WHAT YOU ARE ASKED TO DO: In the data from the start through the line containing "picture [437, 1410, 520, 1467]", switch "Rendered" to "Displayed" and give back only those lines, otherwise unchanged.

** Begin SUPPLIED INFORMATION **

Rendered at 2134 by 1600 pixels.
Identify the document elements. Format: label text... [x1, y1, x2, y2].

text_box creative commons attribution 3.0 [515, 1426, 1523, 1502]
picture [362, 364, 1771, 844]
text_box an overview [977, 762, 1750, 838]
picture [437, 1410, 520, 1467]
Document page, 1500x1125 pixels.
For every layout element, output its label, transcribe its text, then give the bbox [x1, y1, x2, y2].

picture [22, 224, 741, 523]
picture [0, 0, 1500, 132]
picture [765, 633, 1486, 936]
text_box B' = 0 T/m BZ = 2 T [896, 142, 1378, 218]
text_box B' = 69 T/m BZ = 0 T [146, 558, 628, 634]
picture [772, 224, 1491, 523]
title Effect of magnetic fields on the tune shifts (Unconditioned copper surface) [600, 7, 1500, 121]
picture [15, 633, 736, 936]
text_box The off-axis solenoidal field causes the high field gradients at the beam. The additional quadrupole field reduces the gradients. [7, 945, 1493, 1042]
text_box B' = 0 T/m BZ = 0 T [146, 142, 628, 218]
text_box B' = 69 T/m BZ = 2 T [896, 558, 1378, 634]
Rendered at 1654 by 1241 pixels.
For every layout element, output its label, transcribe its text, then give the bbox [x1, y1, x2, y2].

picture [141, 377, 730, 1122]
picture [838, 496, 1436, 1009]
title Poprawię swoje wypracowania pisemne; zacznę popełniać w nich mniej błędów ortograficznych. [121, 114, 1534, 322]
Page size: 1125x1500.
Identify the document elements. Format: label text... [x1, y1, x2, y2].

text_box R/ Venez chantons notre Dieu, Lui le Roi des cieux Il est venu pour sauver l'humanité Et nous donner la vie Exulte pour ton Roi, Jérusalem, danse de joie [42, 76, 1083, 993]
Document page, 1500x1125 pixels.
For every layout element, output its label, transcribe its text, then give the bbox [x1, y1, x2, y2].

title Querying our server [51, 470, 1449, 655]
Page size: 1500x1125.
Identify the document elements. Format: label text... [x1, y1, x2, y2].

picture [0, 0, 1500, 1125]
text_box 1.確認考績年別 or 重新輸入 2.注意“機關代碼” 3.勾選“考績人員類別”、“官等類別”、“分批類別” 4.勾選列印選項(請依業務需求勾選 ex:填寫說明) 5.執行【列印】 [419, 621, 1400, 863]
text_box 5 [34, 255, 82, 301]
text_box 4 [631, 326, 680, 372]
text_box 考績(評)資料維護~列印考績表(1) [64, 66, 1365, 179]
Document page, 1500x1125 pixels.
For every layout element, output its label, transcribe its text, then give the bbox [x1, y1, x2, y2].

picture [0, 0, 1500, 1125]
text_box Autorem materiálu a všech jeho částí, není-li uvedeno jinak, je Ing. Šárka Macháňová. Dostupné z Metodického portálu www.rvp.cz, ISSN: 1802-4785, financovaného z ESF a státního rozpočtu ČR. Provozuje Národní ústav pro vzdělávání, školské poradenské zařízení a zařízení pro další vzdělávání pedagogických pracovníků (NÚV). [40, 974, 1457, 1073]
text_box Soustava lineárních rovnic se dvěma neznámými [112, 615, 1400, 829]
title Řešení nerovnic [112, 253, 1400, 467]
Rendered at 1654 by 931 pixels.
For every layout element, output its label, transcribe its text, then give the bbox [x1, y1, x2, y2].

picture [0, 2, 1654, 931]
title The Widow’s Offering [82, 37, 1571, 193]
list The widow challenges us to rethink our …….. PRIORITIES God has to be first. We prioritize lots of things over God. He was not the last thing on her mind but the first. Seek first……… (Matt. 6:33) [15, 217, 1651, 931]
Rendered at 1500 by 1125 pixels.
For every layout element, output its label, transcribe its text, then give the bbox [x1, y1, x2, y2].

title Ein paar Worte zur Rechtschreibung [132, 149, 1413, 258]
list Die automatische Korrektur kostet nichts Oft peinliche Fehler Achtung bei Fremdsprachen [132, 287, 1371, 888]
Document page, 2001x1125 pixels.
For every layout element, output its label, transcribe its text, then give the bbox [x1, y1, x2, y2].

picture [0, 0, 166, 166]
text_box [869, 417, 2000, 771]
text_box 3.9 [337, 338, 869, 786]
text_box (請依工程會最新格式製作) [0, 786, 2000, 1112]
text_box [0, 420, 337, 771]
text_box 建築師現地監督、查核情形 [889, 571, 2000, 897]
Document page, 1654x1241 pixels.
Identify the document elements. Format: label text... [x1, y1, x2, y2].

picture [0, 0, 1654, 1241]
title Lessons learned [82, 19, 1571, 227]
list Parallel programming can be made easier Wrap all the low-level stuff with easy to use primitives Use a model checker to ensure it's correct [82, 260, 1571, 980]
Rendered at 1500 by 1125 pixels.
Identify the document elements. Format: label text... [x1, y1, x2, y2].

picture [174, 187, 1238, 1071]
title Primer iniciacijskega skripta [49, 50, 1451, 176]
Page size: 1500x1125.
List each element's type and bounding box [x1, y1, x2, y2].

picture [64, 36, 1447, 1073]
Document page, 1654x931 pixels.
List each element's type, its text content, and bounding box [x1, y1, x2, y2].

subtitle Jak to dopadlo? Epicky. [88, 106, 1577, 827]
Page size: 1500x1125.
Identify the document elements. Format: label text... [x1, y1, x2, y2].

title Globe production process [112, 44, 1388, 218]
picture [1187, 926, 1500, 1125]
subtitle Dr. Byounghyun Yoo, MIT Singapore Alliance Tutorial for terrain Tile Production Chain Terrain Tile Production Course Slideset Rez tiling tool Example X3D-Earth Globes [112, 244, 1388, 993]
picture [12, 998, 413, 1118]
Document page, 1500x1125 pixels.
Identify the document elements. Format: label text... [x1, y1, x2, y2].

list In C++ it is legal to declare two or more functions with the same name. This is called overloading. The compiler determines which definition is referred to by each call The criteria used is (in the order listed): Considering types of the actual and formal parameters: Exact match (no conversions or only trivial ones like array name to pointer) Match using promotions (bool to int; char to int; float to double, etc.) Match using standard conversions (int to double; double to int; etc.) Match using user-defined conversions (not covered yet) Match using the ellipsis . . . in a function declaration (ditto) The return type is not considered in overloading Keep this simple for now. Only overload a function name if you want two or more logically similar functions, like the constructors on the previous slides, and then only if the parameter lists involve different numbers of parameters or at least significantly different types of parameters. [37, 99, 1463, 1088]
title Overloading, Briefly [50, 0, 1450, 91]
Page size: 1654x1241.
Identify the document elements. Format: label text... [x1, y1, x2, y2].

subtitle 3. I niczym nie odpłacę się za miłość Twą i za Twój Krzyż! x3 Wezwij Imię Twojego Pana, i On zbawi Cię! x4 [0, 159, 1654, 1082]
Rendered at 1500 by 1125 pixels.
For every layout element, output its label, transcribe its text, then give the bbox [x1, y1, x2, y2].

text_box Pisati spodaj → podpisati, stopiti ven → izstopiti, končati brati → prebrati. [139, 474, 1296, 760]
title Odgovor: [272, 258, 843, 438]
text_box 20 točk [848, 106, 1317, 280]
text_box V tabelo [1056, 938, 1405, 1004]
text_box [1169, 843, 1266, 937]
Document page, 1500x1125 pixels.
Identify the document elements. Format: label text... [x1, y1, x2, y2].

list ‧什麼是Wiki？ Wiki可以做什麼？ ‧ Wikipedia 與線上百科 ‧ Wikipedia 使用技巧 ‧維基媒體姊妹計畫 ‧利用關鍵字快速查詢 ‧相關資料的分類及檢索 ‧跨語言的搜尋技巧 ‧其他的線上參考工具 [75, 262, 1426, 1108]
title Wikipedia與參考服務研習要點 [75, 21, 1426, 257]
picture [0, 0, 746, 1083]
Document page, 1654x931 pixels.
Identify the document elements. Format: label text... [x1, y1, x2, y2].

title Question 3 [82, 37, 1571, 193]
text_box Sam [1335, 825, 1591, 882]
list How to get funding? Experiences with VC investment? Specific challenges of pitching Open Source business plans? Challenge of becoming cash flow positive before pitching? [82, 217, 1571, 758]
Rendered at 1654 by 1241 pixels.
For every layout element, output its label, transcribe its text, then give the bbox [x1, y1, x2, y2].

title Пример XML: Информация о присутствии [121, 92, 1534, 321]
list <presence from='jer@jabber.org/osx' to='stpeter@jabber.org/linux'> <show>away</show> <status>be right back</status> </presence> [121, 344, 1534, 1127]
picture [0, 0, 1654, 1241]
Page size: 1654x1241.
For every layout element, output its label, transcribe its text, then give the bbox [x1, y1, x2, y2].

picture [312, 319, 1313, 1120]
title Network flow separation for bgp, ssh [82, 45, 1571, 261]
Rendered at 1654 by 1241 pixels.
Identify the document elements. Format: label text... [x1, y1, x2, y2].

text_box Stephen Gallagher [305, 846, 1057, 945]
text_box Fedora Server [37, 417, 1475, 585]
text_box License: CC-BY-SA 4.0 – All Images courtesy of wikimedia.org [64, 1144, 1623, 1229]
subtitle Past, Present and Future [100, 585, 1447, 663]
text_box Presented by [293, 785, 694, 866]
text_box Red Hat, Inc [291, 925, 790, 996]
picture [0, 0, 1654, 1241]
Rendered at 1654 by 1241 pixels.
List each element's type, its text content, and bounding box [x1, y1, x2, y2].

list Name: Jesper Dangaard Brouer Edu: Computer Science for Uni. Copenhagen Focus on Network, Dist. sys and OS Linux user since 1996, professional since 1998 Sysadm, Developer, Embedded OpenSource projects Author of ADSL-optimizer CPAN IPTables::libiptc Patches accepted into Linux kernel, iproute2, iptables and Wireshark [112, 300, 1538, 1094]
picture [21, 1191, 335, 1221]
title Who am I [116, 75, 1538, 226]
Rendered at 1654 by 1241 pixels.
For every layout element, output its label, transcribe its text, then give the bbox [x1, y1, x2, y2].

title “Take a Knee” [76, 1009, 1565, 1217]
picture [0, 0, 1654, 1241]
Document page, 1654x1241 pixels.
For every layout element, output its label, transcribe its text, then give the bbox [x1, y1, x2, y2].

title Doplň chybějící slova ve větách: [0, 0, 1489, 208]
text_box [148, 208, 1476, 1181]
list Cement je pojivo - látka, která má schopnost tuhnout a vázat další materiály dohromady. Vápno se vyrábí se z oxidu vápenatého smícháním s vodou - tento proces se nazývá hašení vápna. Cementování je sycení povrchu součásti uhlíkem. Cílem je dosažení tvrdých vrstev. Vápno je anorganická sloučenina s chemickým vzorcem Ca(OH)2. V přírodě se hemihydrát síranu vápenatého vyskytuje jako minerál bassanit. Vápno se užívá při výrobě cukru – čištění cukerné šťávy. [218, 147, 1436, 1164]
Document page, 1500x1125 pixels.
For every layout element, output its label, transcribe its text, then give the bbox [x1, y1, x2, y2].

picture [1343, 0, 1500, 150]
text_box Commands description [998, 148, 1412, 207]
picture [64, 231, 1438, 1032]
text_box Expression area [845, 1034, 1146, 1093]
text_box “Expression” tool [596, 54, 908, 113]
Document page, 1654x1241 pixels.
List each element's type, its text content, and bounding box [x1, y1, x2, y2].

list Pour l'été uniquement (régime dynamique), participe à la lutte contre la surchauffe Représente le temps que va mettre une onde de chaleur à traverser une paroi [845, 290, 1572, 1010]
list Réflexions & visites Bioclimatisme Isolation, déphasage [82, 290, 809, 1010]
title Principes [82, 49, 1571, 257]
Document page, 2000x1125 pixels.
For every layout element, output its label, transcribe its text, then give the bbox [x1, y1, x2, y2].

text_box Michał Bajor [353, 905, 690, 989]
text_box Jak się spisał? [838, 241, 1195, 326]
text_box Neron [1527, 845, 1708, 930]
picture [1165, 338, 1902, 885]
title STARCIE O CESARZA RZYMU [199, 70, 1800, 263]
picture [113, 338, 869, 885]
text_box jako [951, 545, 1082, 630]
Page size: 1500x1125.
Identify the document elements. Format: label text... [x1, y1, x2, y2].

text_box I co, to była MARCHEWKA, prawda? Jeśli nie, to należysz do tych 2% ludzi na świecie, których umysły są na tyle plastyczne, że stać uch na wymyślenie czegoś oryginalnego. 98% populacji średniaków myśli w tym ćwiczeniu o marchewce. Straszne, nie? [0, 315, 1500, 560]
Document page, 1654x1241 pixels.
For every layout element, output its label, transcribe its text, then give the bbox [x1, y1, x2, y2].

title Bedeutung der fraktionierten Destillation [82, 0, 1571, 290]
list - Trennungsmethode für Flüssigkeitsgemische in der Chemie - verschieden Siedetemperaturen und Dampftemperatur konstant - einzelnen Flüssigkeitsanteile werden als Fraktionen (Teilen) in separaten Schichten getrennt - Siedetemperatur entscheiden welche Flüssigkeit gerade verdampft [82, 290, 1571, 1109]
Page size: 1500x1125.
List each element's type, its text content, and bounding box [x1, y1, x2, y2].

** End SUPPLIED INFORMATION **

RESPONSE TO THIS TASK:
Displayed at 2134 by 1600 pixels.
Identify the document elements. Format: label text... [x1, y1, x2, y2].

text_box creative commons attribution 3.0 [515, 1426, 1523, 1502]
picture [362, 364, 1771, 844]
text_box an overview [977, 762, 1750, 838]
picture [437, 1410, 520, 1467]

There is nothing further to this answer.